The 1945 Peruvian Segunda División, the second division of Peruvian football (soccer), was played by 6 teams. The tournament winner, Santiago Barranco was promoted to the Promotional Playoff. Association Chorrillos and Unión Callao was promoted to the 1946 Peruvian Segunda División.

== Teams ==
===Team changes===

| Promoted from 1944 Primera División Regional de Lima y Callao |
|---|
| Atlético Lusitania (1st) |

=== Stadia and locations ===

| Team | City |
|---|---|
| Atlético Lusitania | Cercado de Lima |
| Ciclista Lima | Cercado de Lima |
| Jorge Chávez | Callao |
| Progresista Apurímac | Callao |
| Santiago Barranco | Barranco, Lima |
| Telmo Carbajo | Callao |

==League table==
===Standings===

| Pos | Team | Pld | W | D | L | GF | GA | GD | Pts | Qualification or relegation |
| 1 | Santiago Barranco (C) | 5 | 4 | 0 | 1 | 11 | 4 | +7 | 8 | Promotion play-off |
| 2 | Atlético Lusitania | 5 | 3 | 0 | 2 | 10 | 4 | +6 | 6 |  |
| 3 | Ciclista Lima | 5 | 2 | 2 | 1 | 10 | 8 | +2 | 6 |
| 4 | Telmo Carbajo | 5 | 1 | 2 | 2 | 6 | 7 | −1 | 4 |
| 5 | Jorge Chávez | 5 | 1 | 1 | 3 | 6 | 13 | −7 | 3 |
| 6 | Progresista Apurímac | 5 | 0 | 3 | 2 | 2 | 9 | −7 | 3 |

== Results ==
Teams play each other once, either home or away.

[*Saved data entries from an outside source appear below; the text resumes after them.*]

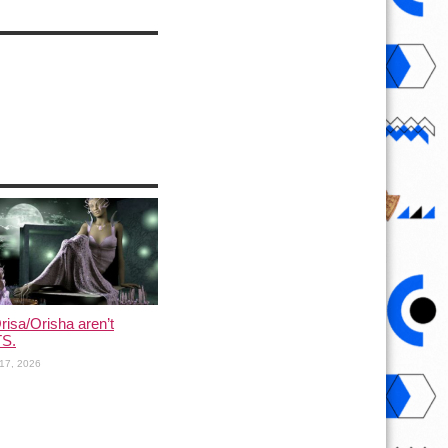
risa/Orisha aren’t
S.
17, 2026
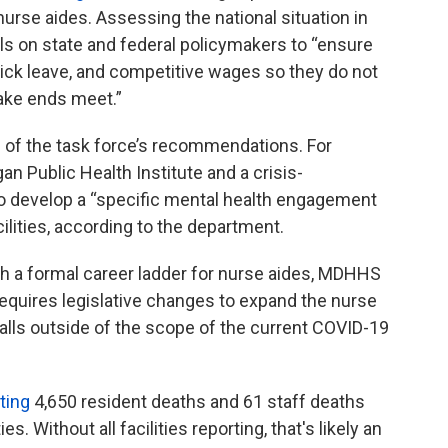
urse aides. Assessing the national situation in
s on state and federal policymakers to “ensure
 sick leave, and competitive wages so they do not
 make ends meet.”
f the task force’s recommendations. For
 Public Health Institute and a crisis-
to develop a “specific mental health engagement
cilities, according to the department.
h a formal career ladder for nurse aides, MDHHS
y requires legislative changes to expand the nurse
falls outside of the scope of the current COVID-19
rting
4,650 resident deaths and 61 staff deaths
s. Without all facilities reporting, that's likely an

All matches were played in Lima.

| Home \ Away | LUS | CIC | JCC | PRO | SAN | TEL |
|---|---|---|---|---|---|---|
| Atlético Lusitania |  |  |  | 3–0 |  | 2–1 |
| Ciclista Lima | 1–0 |  |  | 0–0 | 2–3 |  |
| Jorge Chávez | 1–5 | 2–4 |  |  |  | 1–0 |
| Progresista Apurímac |  |  | 2–2 |  | 0–4 |  |
| Santiago Barranco | 1–0 |  | 2–0 |  |  |  |
| Telmo Carbajo |  | 3–3 |  | 0–0 | 2–1 |  |

==Promotion play-off==
The promotion/relegation play-off was a two-legged series played by the team placing 8th in the 1945 Primera División, Sport Boys and the 1945 Segunda División champion Santiago Barranco.
20 January 1946
Santiago Barranco 1-3 Sport Boys
  Santiago Barranco: Netto 66'
  Sport Boys: Guillermo Valdiviezo 12', Guillermo Arias 17', Guillermo Barbadillo 40'
27 January 1946
Sport Boys 2-0 Santiago Barranco
  Sport Boys: Manuel Drago 20' 38'
Sport Boys remain in the Primera División.